=== Records for this exercise ===
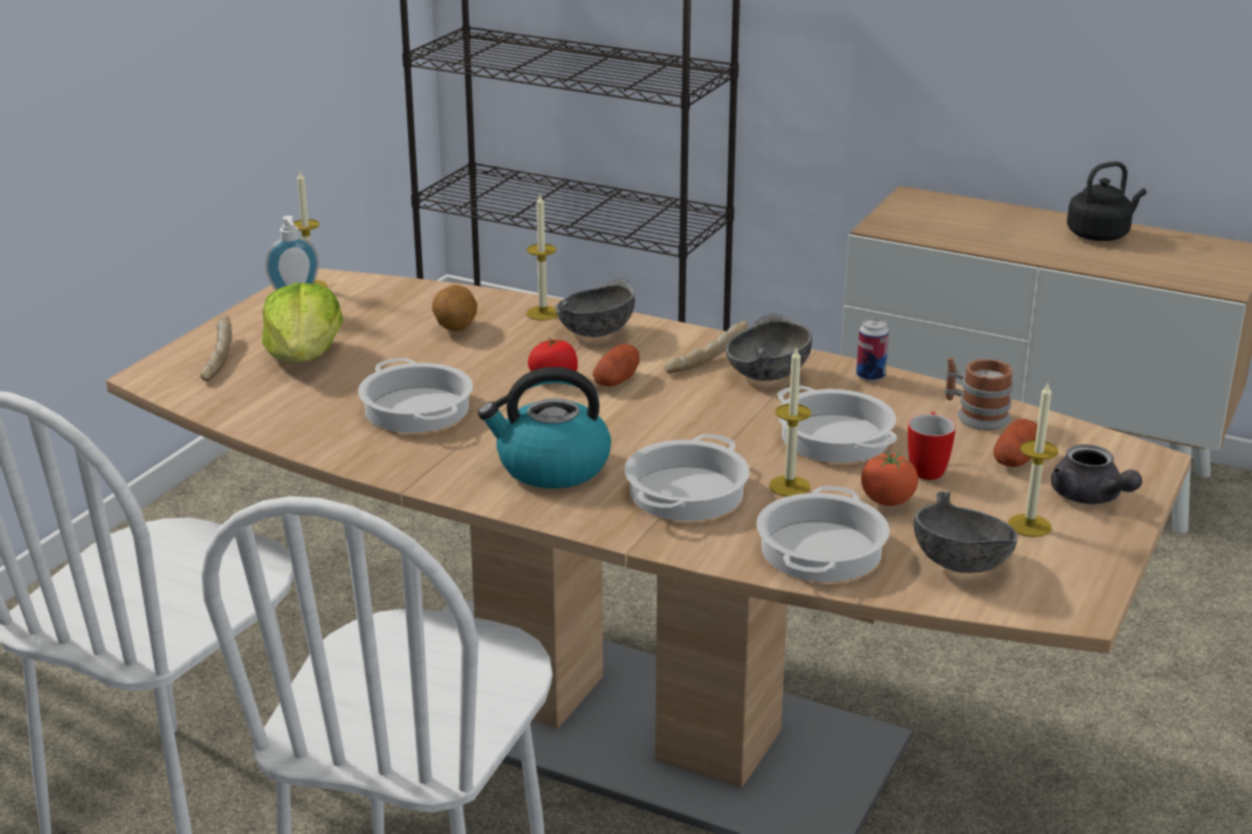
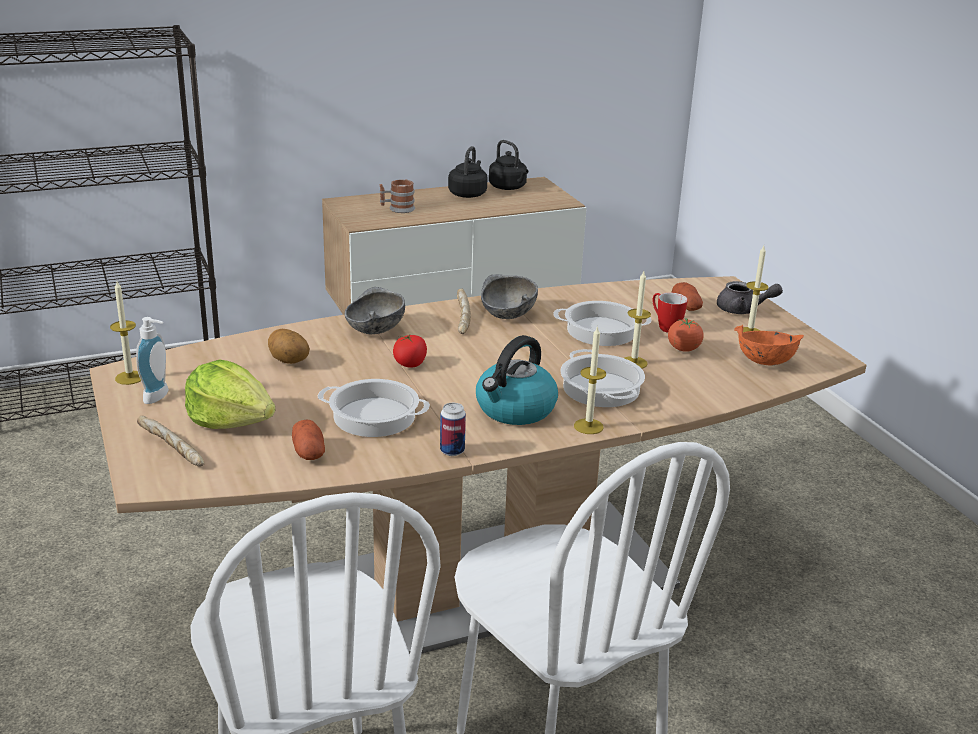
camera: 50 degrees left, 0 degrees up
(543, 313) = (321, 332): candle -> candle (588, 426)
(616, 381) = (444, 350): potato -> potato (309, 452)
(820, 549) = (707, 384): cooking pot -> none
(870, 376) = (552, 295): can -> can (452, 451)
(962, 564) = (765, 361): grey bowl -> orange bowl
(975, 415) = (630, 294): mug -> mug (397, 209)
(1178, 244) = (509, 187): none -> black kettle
===
What the task asks.
Show all lines in the records above that hold "none".

Answer box.
(820, 549) = (707, 384): cooking pot -> none
(1178, 244) = (509, 187): none -> black kettle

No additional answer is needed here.